Konstantin Speransky “Who knows what Amalia is thinking about?”

I won’t beat around the bush, I’ll say right away: I still don’t understand what it is. It doesn't look like a novel, it doesn't look like a diary. I ate and drank, went there, talked to that one, slept with that one. This is not literature. Simply a shorthand account of the events that occurred. And if you consider that under one cover there are two completely unrelated fragments, then there are even more questions. “Who knows what Amalia is thinking?” - is it one whole in two parts or two different texts? Is the hero in both parts the same person or are we facing different people? Again, I didn't understand. But, to be honest, I wasn’t too upset. Is it worth looking into? Is there at least some meaning and intent in the text? The first fragment was probably supposed to be something like a story about first love. But the psychological component remains behind the scenes, and apart from the general feeling that thematically it should be about an irrational, incomprehensible feeling for a certain A. (Amalia?), nothing else remains. Whether this feeling is real, or just a craving and habit for one body and not another, how it is expressed, how much it touches the hero, we will never know, because love remains, in fact, something unconscious, undisclosed , unclear both to himself and to the author.

Not only do we not find out what A., whose name is apparently included in the title, is thinking, the hero himself remains for us something faded and inexpressive. We can talk about what he does, what films he watches, what books he reads, what circles he moves in, how he spends his leisure time and what he does at work. But all this says nothing about the hero essentially. Before us is just a mannequin with certain characteristics. Considering him as a real person writing something like a diary is also not possible. For a novel it is too poorly outlined, for a diary it is not convincing enough, sincere, factual, it has too much regard for the viewer.

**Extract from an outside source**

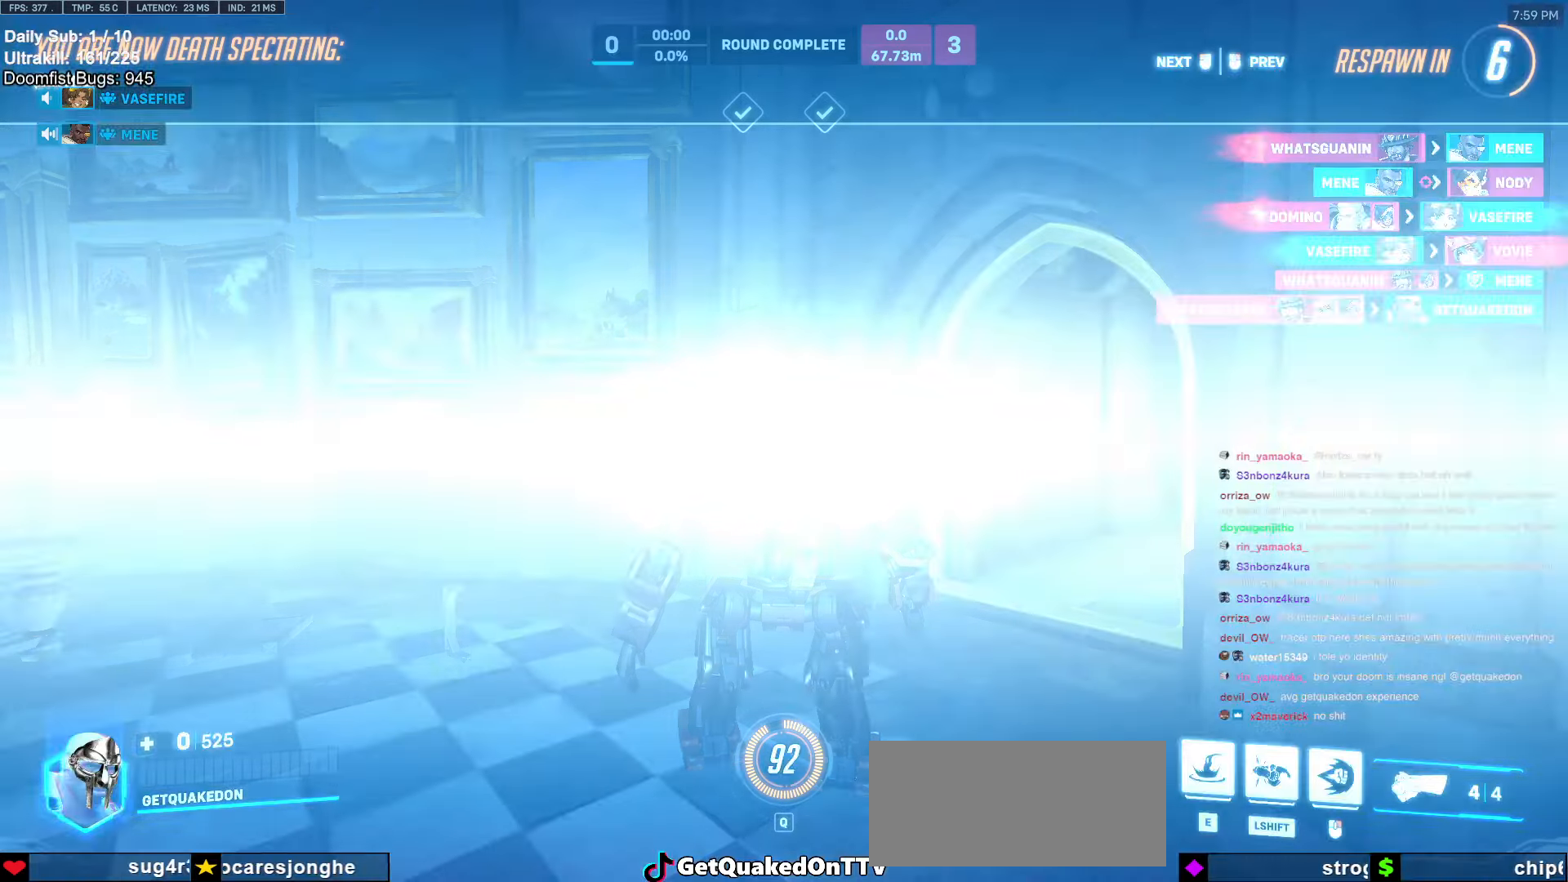
{"keys": [], "mouse": [], "events": []}
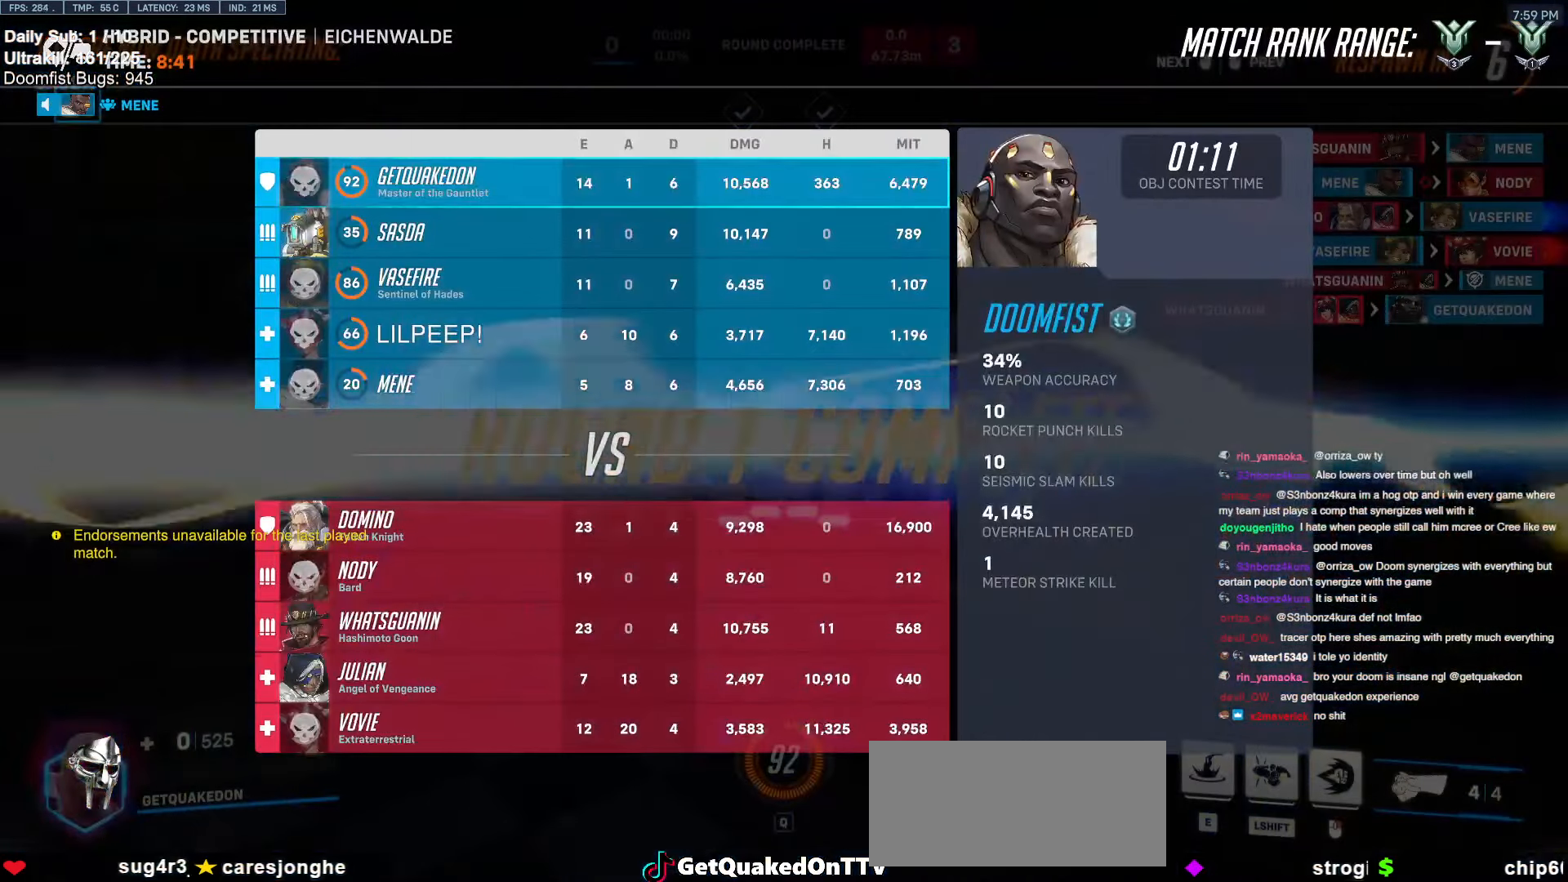
{"keys": [], "mouse": [], "events": [[83, "w", "down"], [500, "w", "up"]]}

In "Who Knows What Amalia Is Thinking?" there is no literature as such. The second fragment of the book only confirms this. If in the first part it was still possible to guess at least some theme, here it is not set at all. It is a vague and incoherent episode from life, an unprocessed pile of material, perhaps of a biographical nature, of interest to the psychologist or sociologist, but not to the critic or reader. This fact in itself best speaks of the inconsistency of Speransky’s text. There is nothing to dissect and analyze in it, there is nothing to argue with or agree with, there are no ideas in it, it does not evoke any emotions. Some words, some information about the boy Kostya, who is enrolling in philology, but in reality he’s just hanging out with his friends. That's all that can be said.

The only positive aspect of Speransky's text is that it gives a reason to talk about what literature is, where it ends and where it begins. Now it is fashionable to talk about documentary prose, autobiography, and the blogger element in prose. But both, and the other, and the third require a certain effort, skill, skill, some kind of ingenuity. All these are made, rationally constructed texts. To sit down and just throw out words, directly collecting impressions from your own not very bright life - this does not mean writing a book.

Yes, it is impossible to write like Tolstoy in our time, but this statement is as obvious as “Horses eat oats.” Rejection of the old form does not mean that all content should be discarded along with it.

Individual experience and simple empirical descriptions of events are not of particular interest to the reader. I don’t know who would need to read endless “I went”, “she went”, and who else would pay for it. The book should contain living people and significant events. Something has to happen in the book. Not in the sense of spatial movement, processes of food absorption and sexual intercourse, but in the sense of movement and development of characters, changes in reality. The emptiness and grayness of the world captured in the text should be the result of creative efforts, and not evidence of the faded and poor perception of the author himself. The book requires a certain maturity and life experience from the author. In "Who Knows What Amalia Is Thinking?" you don't feel it. The text seems to have been written by an overgrown teenager who decided to write down on paper everything he had managed to remember. But from teenage prose you expect at least sincerity and freshness. Here everything is musty, dim and emotionless.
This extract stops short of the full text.